The authors of [23] proposes a novel approach to hate speech detection using a combination of Convolutional Neural Networks (CNN), Bi-directional Gated Recurrent Unit (BiGRU) and Capsule Network. The proposed method called HCovBi-caps achieves promising results on two public datasets and outperforms other state-of-the-art methods in terms of accuracy, F1 score, and AUC-ROC. The study contributes to the growing body of research on hate speech detection by introducing a hybrid approach that combines multiple deep learning architectures, which can help improve the performance of hate speech detection systems.

The article by Zhang et al. [24] presents a novel approach for stance-level sarcasm detection using BERT and stance-centered graph attention networks. The study highlights the importance of identifying the stance of a statement in detecting sarcasm, as sarcasm often involves contradicting or opposing a particular stance. The proposed approach achieved state-of-the-art performance on the SARC 2.0 dataset, demonstrating the effectiveness of incorporating stance information and graph attention mechanisms in sarcasm detection. The study contributes to the field of natural language processing and has practical applications in detecting sarcasm in online communication.
****************
#### [EXERCISE INSTRUCTIONS]
a) Render the records, from the first one through the line containing "velvia: on, module defaults", as a two-column CSV with the columns input and output. Each record gets one row, each field goes in quotation marks, and line breaks become spaces.
b) Extend the text on hate speech and sarcasm detection research beyond its final sentence.

Data extracted from a collection
****************
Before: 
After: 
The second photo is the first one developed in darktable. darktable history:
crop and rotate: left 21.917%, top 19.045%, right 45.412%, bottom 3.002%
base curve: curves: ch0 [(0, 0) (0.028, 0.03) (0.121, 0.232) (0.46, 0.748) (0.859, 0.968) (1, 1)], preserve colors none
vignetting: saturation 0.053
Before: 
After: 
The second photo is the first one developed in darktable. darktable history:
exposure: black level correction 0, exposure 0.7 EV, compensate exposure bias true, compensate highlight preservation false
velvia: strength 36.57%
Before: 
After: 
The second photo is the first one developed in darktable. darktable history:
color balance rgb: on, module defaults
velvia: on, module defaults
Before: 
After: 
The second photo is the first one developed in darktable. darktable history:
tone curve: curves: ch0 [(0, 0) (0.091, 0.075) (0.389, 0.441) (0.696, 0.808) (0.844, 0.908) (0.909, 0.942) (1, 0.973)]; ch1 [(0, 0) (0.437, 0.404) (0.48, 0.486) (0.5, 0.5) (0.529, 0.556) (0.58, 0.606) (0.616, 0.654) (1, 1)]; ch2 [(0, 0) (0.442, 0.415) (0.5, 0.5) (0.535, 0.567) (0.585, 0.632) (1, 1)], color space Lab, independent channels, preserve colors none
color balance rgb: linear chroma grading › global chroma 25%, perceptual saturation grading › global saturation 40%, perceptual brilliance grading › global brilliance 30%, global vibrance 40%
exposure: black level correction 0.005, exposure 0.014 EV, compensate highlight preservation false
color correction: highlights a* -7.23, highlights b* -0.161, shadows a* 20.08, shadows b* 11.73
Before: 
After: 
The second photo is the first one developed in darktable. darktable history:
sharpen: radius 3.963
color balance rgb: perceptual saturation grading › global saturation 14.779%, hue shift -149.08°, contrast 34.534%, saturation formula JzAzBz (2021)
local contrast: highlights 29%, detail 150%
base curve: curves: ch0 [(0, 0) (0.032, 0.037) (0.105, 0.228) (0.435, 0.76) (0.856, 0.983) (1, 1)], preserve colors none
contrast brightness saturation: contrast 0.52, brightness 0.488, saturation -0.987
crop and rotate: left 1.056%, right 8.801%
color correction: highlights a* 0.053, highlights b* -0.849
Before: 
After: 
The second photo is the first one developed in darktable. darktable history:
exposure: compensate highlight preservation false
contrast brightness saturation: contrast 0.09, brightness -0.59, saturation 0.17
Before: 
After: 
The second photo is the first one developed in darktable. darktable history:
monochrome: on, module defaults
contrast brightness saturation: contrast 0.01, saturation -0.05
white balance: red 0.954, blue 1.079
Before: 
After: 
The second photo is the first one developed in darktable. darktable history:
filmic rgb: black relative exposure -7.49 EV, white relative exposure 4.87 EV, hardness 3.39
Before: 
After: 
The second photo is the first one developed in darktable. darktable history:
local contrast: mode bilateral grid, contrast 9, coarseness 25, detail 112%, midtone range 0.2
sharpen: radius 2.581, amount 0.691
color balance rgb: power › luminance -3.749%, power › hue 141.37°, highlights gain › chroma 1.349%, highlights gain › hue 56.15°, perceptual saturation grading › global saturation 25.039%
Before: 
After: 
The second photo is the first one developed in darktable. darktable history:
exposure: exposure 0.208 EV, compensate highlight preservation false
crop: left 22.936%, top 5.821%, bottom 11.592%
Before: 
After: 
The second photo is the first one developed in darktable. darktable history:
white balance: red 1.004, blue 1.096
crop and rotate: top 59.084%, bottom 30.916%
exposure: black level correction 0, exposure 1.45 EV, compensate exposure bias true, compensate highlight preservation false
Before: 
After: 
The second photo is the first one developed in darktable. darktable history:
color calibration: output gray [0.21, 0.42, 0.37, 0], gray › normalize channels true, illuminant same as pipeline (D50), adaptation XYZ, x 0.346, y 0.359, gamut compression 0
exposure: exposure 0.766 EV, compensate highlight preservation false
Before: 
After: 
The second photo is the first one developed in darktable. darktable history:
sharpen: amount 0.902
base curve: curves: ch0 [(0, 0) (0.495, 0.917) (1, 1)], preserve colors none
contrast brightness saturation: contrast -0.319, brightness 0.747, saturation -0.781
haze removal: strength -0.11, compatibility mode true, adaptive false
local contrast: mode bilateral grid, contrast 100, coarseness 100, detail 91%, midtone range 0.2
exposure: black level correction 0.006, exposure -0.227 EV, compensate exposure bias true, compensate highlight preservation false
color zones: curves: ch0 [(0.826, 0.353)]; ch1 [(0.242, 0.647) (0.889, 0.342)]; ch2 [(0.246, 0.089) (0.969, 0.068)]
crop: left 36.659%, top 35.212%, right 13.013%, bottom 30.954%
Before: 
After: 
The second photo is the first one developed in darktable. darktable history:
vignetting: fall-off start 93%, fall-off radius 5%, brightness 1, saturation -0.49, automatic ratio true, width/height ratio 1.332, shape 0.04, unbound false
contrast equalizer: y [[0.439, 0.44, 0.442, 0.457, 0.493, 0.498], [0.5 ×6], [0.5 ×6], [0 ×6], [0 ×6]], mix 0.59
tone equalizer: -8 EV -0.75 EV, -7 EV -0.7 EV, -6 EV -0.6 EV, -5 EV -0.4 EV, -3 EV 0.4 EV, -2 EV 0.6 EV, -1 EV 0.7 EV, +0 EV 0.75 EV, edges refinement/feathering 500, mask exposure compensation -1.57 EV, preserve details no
****************
#### [TASK RESULTS]
a)
input,output
"Before: After: The second photo is the first one developed in darktable. darktable history:","crop and rotate: left 21.917%, top 19.045%, right 45.412%, bottom 3.002% base curve: curves: ch0 [(0, 0) (0.028, 0.03) (0.121, 0.232) (0.46, 0.748) (0.859, 0.968) (1, 1)], preserve colors none vignetting: saturation 0.053"
"Before: After: The second photo is the first one developed in darktable. darktable history:","exposure: black level correction 0, exposure 0.7 EV, compensate exposure bias true, compensate highlight preservation false velvia: strength 36.57%"
"Before: After: The second photo is the first one developed in darktable. darktable history:","color balance rgb: on, module defaults velvia: on, module defaults"

b)
Juyal's [25] research article presents a study on multi-modal sentiment analysis of audio and visual data using machine learning. The paper focuses on the integration of audio and visual features to enhance the accuracy of sentiment analysis. The study proposes a model that combines Convolutional Neural Networks (CNNs) and Recurrent Neural Networks (RNNs) to classify sentiment in audio and visual data. The results show that the proposed model outperforms traditional models in accuracy, demonstrating the potential of using multi-modal data for sentiment analysis.

3 Sarcasm detection using proposed enhanced-BERT, adaptive fusion network and SarcasNet-99

This new revolution in the field on Natural Language processing and deep Learning paves a way for researchers to deal with challenges related to sarcasm and fake news detection addressed in literature review. To address those challenges proposed framework involves four major modules such as Data Collection, Data Processing, Data Analytics-Prediction as shown in Fig. 1.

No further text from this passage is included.